I was born and raised in the greater Chicagoland metro area, where summers are usually hot and humid, and I have never been a stranger to perspiration. It’s in my genes. I come from a long line of sweaters. My grandfather on my mother’s side dug ditches by hand for a living, as well as for fun. I’m not kidding. He was still taking side jobs into his early 80’s, just to stay active. I was a teenager at the time and on ocassion, I would go on jobs with him. For the life of me, I could not keep up with that man. He was unstoppable. Even at age 80, he was several inches shorter than me, but every bit as wide, but none of it was fat. Alas, I inherited neither my grandfather’s physical strength nor his stamina. Instead, I inherited his sweat glands.

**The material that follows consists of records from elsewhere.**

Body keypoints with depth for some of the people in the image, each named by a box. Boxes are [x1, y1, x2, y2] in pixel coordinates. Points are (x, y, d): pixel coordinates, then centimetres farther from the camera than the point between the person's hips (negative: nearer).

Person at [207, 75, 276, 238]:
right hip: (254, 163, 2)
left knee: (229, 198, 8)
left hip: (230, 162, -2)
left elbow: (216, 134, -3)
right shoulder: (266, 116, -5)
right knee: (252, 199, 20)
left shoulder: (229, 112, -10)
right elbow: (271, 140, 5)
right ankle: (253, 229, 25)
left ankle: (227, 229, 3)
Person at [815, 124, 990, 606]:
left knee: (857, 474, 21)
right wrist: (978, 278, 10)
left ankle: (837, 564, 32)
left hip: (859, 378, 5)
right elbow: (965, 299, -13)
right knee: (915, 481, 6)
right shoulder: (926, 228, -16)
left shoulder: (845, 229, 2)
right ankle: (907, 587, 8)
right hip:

My son enjoys reminding me of the time I opted to cut his hair outside, in the warm summer sun, so that I could work quickly and not have to cleanup indoors. He got a terriffic haircut out of the arrangement, but as I hovered over him, working feverishly as the summer sun beat down on us, he began comparing the experience to that of getting a haircut in a light rainstorm. I just laughed about it, mopped him off with a handtowel, and continued cutting.
There are other stories like that, but the theme is consistent. Sweat doesn’t simply form. It drips. It falls. And depending upon the level of physical activity, it flies. That’s my Iuliano heritage. Humans are made up of something like 70% salt water. Some of us wear it all on the inside…
Hey, for whatever it’s worth, I shower daily. Thanks for hanging with me.
Try less insulating facial fur, it will add a cool chin breeze.
Unlikely, but thanks for stopping by.
Lots of sweaty hipsters here in Portland, Oregon. They usually scrape it off in summer and fluff out again by November like grizzlies.